You must remember that I had not any male visitors in a very, very long time. Minerva had come by now and then for a cup of tea, but she offered me very little in the way of companionship. She certainly did not offer me the possibility of sexual gratification. I realize that most people would not view Severus Snape as sexually attractive, but a foolish woman is often a desperate one, and lack of sleep has been known to impair the judgment of greater people than myself.

He looked terrible. Worse than usual, I mean. His sallow skin had taken on a green-ish gray pallor, and his eyes looked sunken, ringed with dark circles. There were bags under his eyes as well, something I had never seen before. All the years I had known him, it had been as if his body were simply too thin to manufacture the extra skin, but now, there they were. Dark, puffy bags.

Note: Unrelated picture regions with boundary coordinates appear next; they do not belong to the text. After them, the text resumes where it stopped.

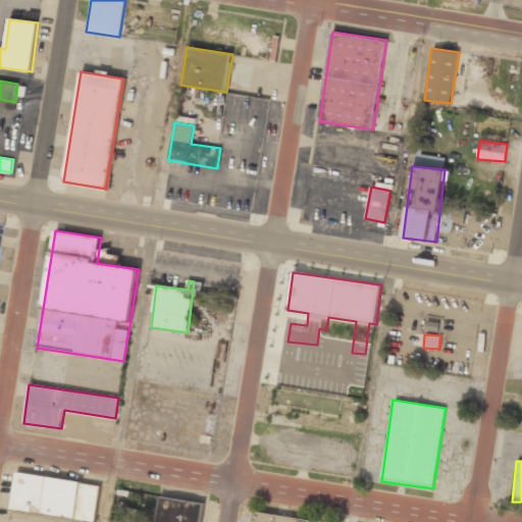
[(94,521),(101,486),(16,470),(9,510),(76,521),(94,521)]
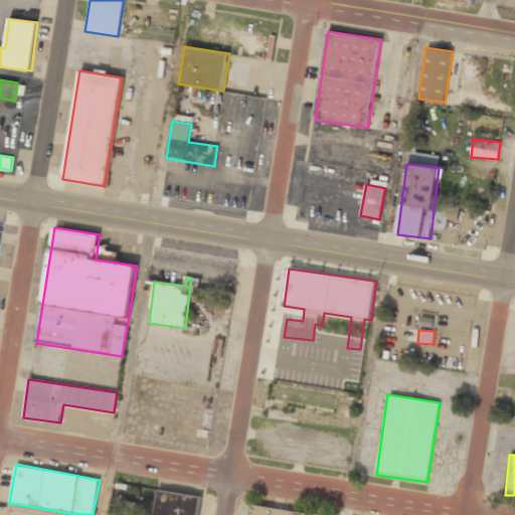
[(131,514),(136,514),(139,496),(133,496),(134,486),(117,484),(113,513),(131,514)]
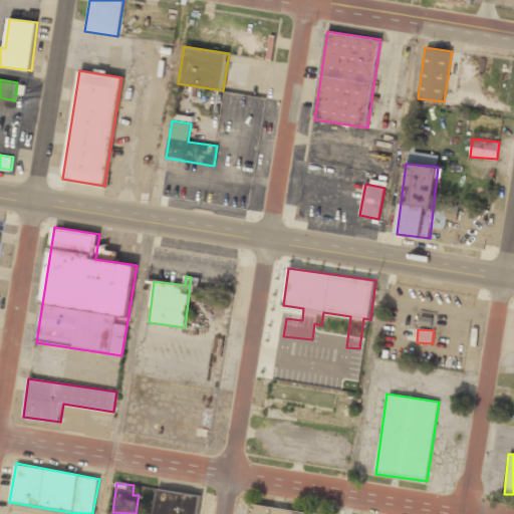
[(197,513),(201,495),(158,489),(154,513),(197,513)]
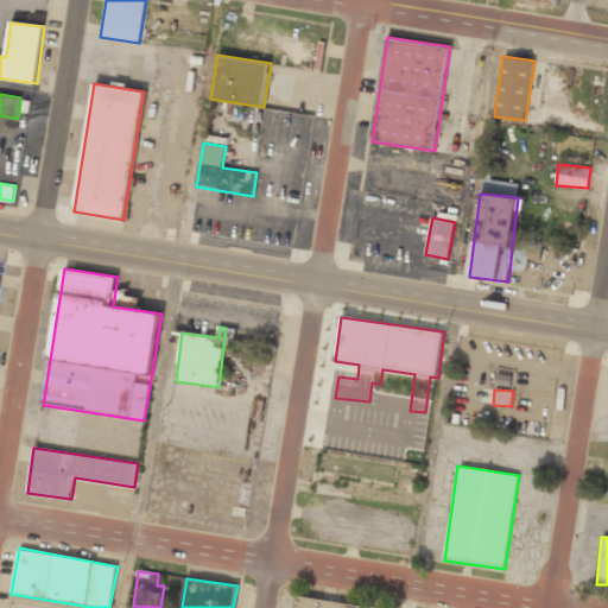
[(293,607),(363,607),(365,606),(296,595),(293,607)]
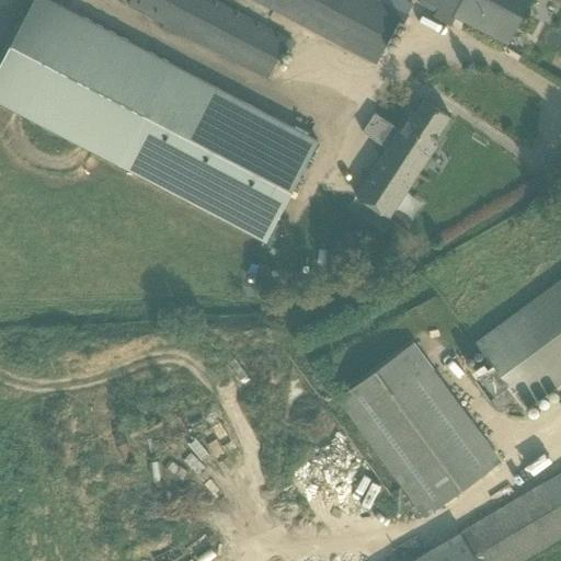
[(317,141),(46,0),(36,0),(0,70),(0,103),(265,241),(317,141)]
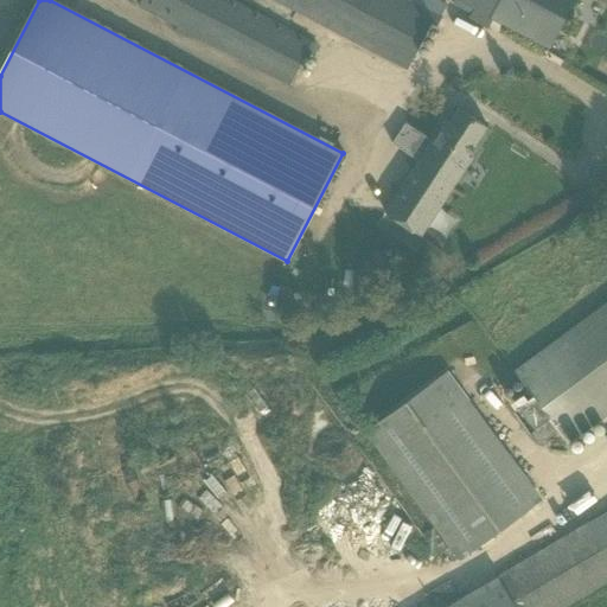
[(142,0),(139,6),(289,85),(313,42),(234,0),(142,0)]
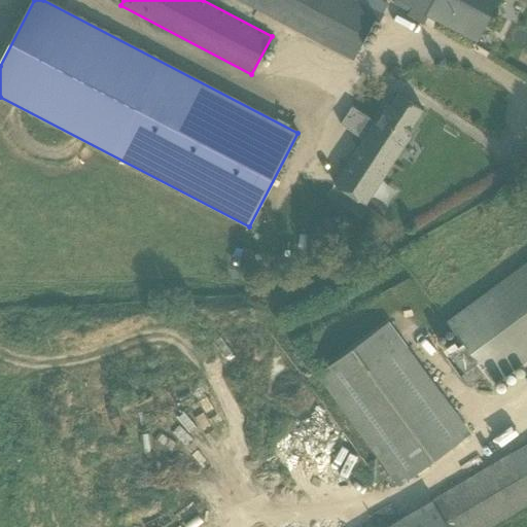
[(237,0),(353,60),(374,21),(376,22),(381,12),(383,13),(387,4),(379,0),(366,0),(364,4),(357,0),(237,0)]
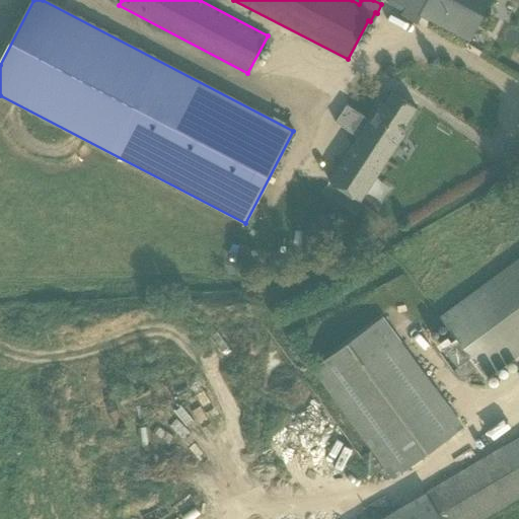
[(390,0),(469,41),(490,0),(390,0)]
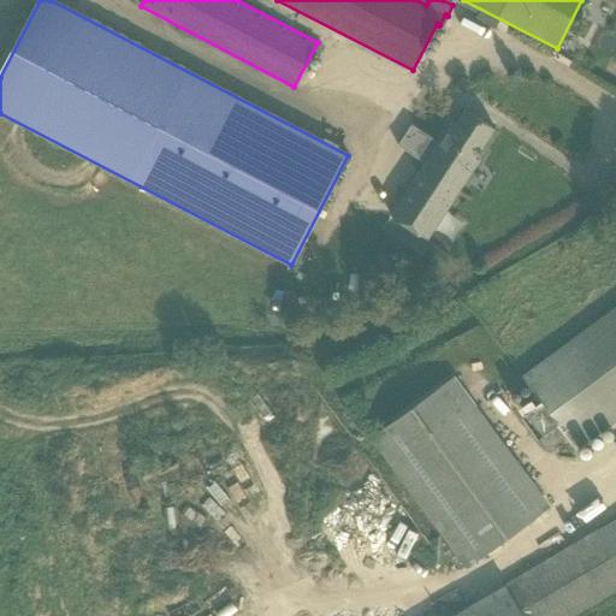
[(424,164),(390,215),(407,226),(426,240),(479,161),(474,158),(493,129),(465,110),(455,124),(451,122),(437,143),(424,164)]
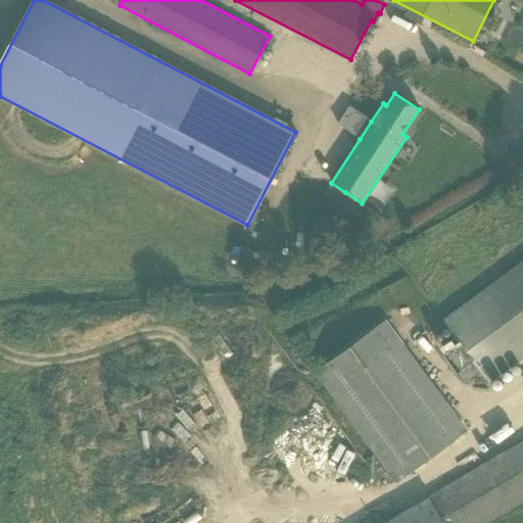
[(458,372),(466,383),(481,372),(488,382),(522,355),(522,262),(443,321),(459,342),(455,345),(450,339),(439,347),(443,352),(442,354),(456,373),(458,372)]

The look in his eyes was just as troubling as the decline in his already decrepit looks. He seemed more haunted than usual, and certainly a great deal more tired. Exhausted was the word.

The movie had warmed me up, and his appearance had rendered my heartstrings thoroughly plucked. I stuttered, I stumbled over myself and my words, but somehow managed to invite him.

He didn't stagger, exactly, but he came as close to that as I had ever seen him. He sat- sat with the kind of force only the dead tired can muster- in my armchair. He raked his fingers over his face, and held his head in his hands. I could tell he had a story to tell me. He radiated the subdued, arresting energy of the master story-teller.

I knew that, no matter how long or fantastic the tale, I would listen. I listen because of boredom, loneliness, desperation, compassion, any excuse I could give myself.

I would listen because of a deeply hidden, inexplicable schoolgirl crush I barely knew I retained.

I would listen because my libido drove me to listen, because of the very faint hope that at the end of his recitations, he might seek physical comfort from the only warm body in the room. (I didn't even know, then, whether or not he was straight. I suppose I still don't, though I have a considerably better idea of his sexual preferences.)

The first light of dawn was creeping in through my windows.

I closed the door.

On screen, Ilsa was speaking with (or, rather, somewhat desperately at) her husband. "Victor, whatever I do," she said, "will you believe that I, that-" And her husband, interrupting her: "You don't even have to say it. I'll believe."